Le soutien des Etats-Unis à une levée des brevets sur les vaccins contre le Covid-19 a suscité de l'intérêt à travers le monde, mais l'opposition de l'Allemagne pourrait faire dérailler la proposition, tandis que l'industrie pharmaceutique freine également des quatre fers.
Le 6 mai, un porte-parole de la chancelière allemande Angela Merkel s'est exprimé sur la situation en ces termes, rapportés par Bloomberg : «Les facteurs limitants pour la production de vaccins sont les capacités de fabrication et les normes de qualité élevées, pas les brevets». «La protection de la propriété intellectuelle est la source de l'innovation et doit continuer à l'avenir à le rester», a-t-il également mis en garde.
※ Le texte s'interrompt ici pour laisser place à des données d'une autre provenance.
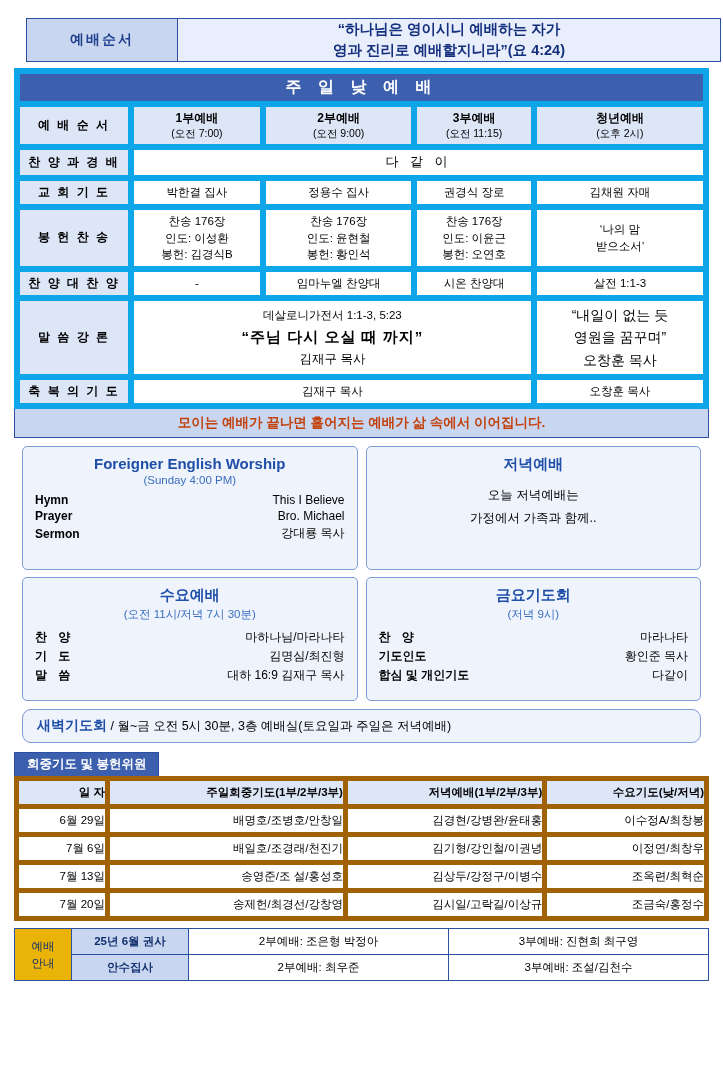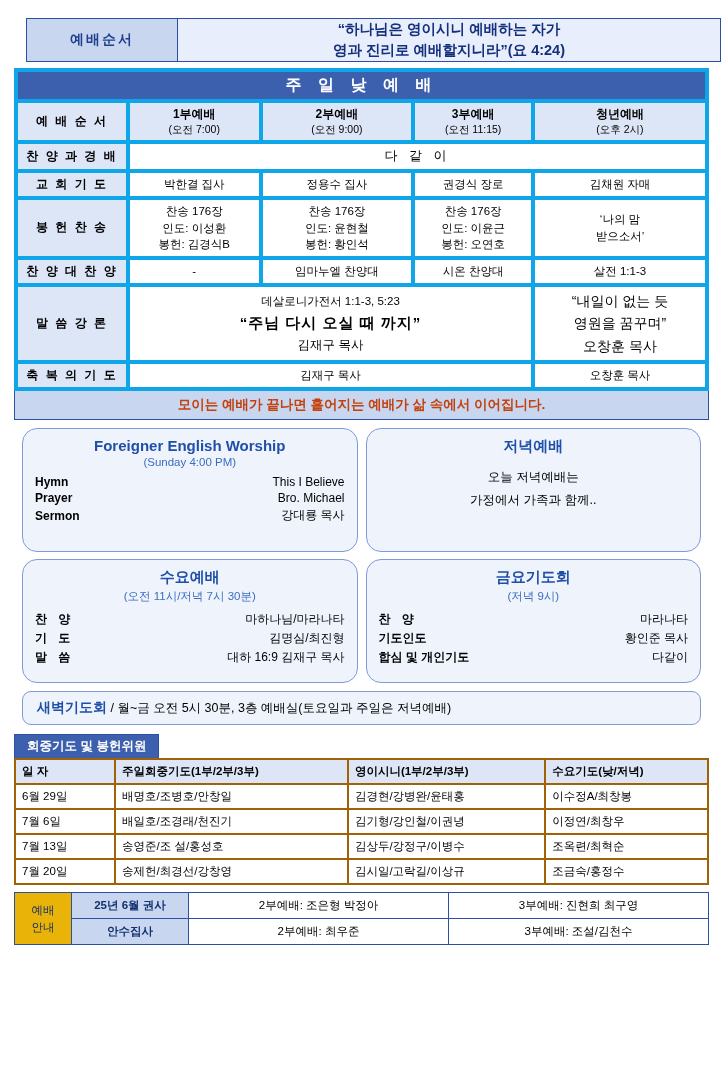--- a/index.html
+++ b/index.html
@@ -60,7 +60,7 @@
     border: 1px solid #2b4fa2;
   }
   .main-table th, .main-table td {
-    border: 4px solid #0ea5e9;
+    border: 6px solid #0ea5e9;
     text-align: center;
     vertical-align: middle;
     padding: 3px 2px;

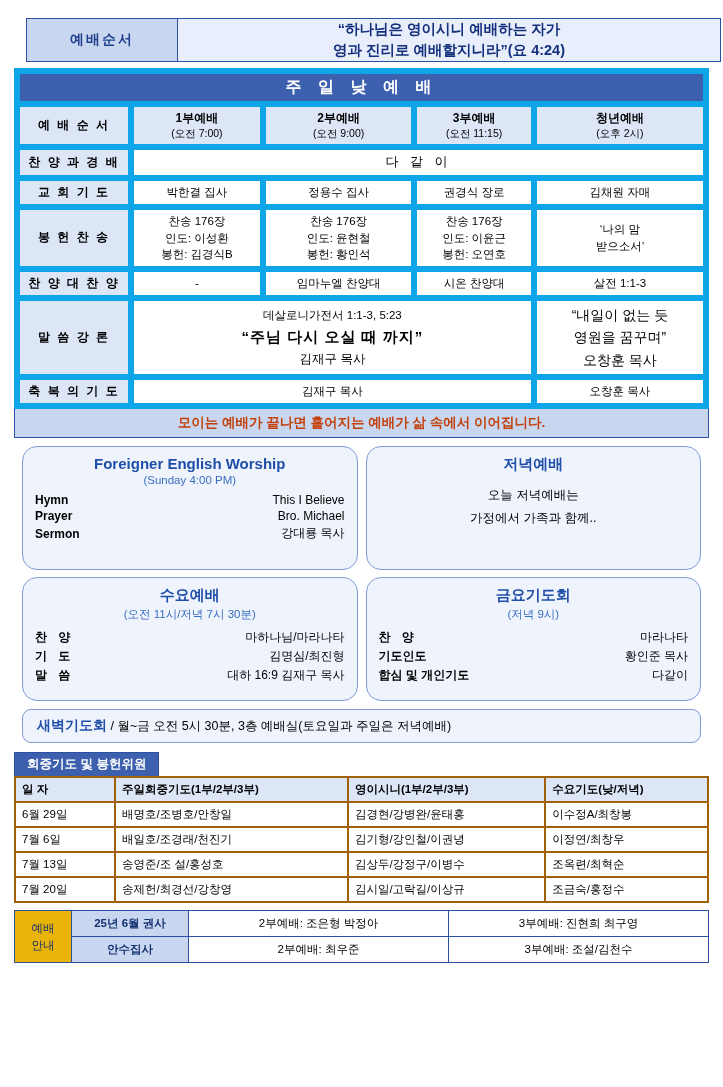--- a/index.html
+++ b/index.html
@@ -133,7 +133,7 @@
   }
   .svc {
     border: 1px solid #7f9ad6;
-    border-radius: 15px;
+    border-radius: 5px;
     background: #eef3fc;
     padding: 8px 12px 10px 12px;
     vertical-align: top;

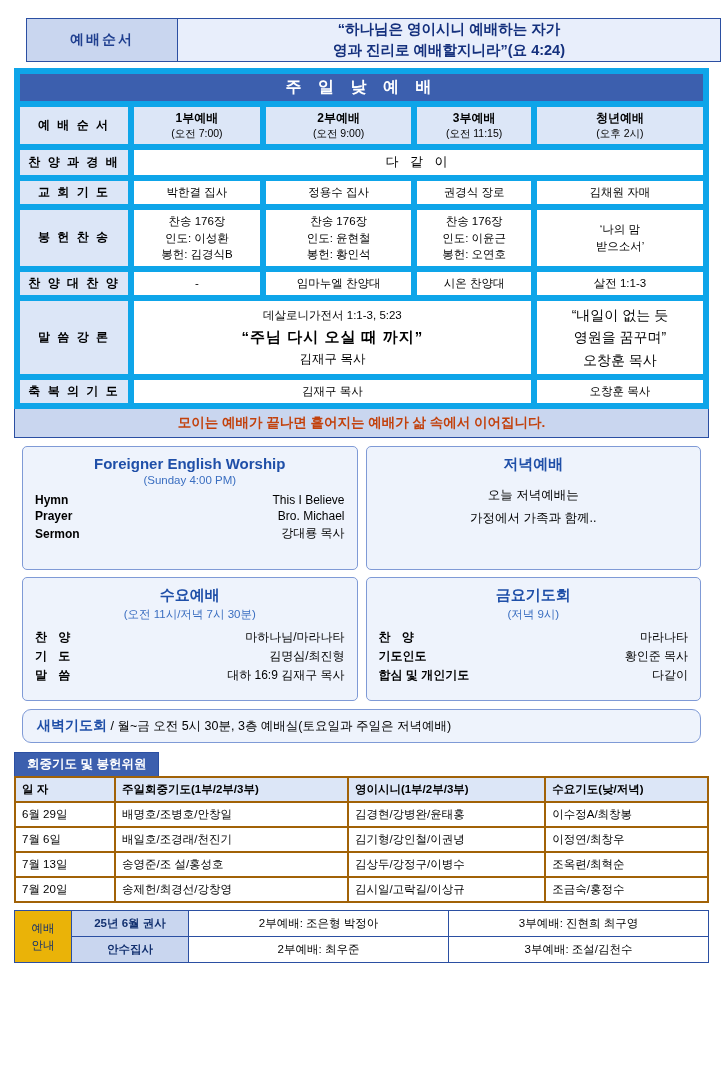--- a/index.html
+++ b/index.html
@@ -201,10 +201,10 @@
     border-bottom: none;
   }
   .pc-table th, .pc-table td {
-    border: 2px solid #a16207;
-    text-align: left;
+    border: 5px solid #a16207;
+    text-align: right;
     font-size: 11.5px;
-    padding: 4px 6px;
+    padding: 4px 0;
   }
   .pc-table th {
     background: #dce6f7;

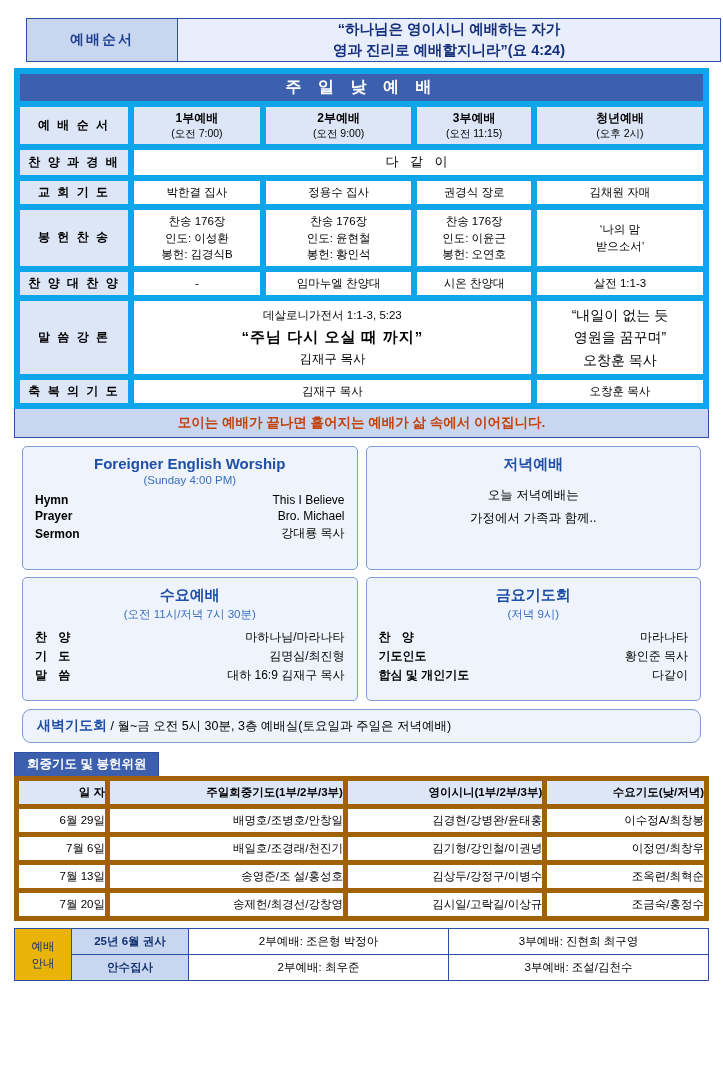--- a/index.html
+++ b/index.html
@@ -438,7 +438,7 @@
         <tr>
       <th class="date">일  자</th>
       <th>주일회중기도(1부/2부/3부)</th>
-      <th>영이시니(1부/2부/3부)</th>
+      <th>저녁예배(1부/2부/3부)</th>
       <th>수요기도(낮/저녁)</th>
     </tr>
     <tr>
Pour le laboratoire allemand BioNTech, cette solution n'aurait qui plus est pas d'effet «à court et moyen termes» car la protection des brevets ne serait pas le facteur limitant la production et l'approvisionnement de son vaccin mis au point avec l'américain Pfizer. Le PDG de l'entreprise américaine Albert Bourla a d'ailleurs lui aussi confié à l'AFP n'être «pas du tout» en faveur d'une levée des brevets.
Egalement hostile à la proposition, la Suisse – où l'industrie pharmaceutique pèse lourd – a averti que la suspension des brevets ne favoriserait pas «un accès équitable, abordable et rapide aux vaccins, médicaments et produits de diagnostic contre le Covid-19».
Pour l'heure, les brevets sont essentiellement détenus par des laboratoires américains, qui sont donc globalement opposés à leur levée parce qu'elle les priverait, selon eux, d'un retour sur des investissements coûteux. L'annonce de Washington a d'ailleurs été qualifiée de «décevante» par la Fédération internationale de l'industrie pharmaceutique (IFPMA). Stephen Ubl, président de la Recherche et production pharmaceutique américaine (PhRMA), considère à ce sujet qu'une telle décision pourrait «davantage affaiblir les chaînes d'approvisionnement déjà tendues et favoriser la prolifération des vaccins contrefaits».
Conséquence du débat mondial, Pfizer, ainsi que Moderna, un autre groupe américain, et BioNTech ont enregistré une baisse de plus ou moins 2% de leurs cours le 6 mai à New York.
Une opposition à rebours d'un enthousiasme partagé par de nombreux dirigeants à travers le monde
Les réactions étaient toutefois plus nuancées du côté de l'Union européenne, jusqu'à présent opposée à pareille initiative, mais qui s'est dite, par la voix de la présidente de la Commission Ursula von der Leyen, «prête à discuter de toute proposition qui s'attaquerait à la crise de façon efficace et pragmatique».
De la même manière, alors qu'il était jusqu'alors réticent à la levée des brevets sur les vaccins contre le Covid-19, le président français Emmanuel Macron s'y est finalement dit «tout à fait favorable».
La Russie, qui vient d'homologuer le Spoutnik Light, son vaccin contre le coronavirus en une seule dose, «soutiendrait une telle approche», a assuré son président, Vladimir Poutine.
La patronne de l'Organisation mondiale du commerce (OMC) Ngozi Okonjo-Iweala a quant à elle «chaleureusement» salué le 6 mai l'annonce faite la veille à ce sujet par les Etats-Unis. Elle a dans le même temps encouragé l'Inde et l'Afrique du Sud – à l'origine de cette proposition destinée à accélérer la production et la distribution des vaccins – à rapidement présenter un texte révisé, davantage acceptable par tous.
Emboîtant le pas au chef de l'Organisation mondiale de la Santé (OMS), Tedros Adhanom Ghebreyesus, qui avait parlé le 5 mai d'une «décision historique», un porte-parole des Nations unies s'est à son tour réjoui de cette initiative, qui «peut augmenter de manière importante l'approvisionnement du système Covax» de partage des vaccins avec les pays pauvres.
Tous s'exprimaient après les déclarations de la représentante américaine au Commerce Katherine Tai, selon laquelle, pour mettre fin à cette pandémie, le gouvernement américain a décidé de soutenir la levée provisoire de ces brevets.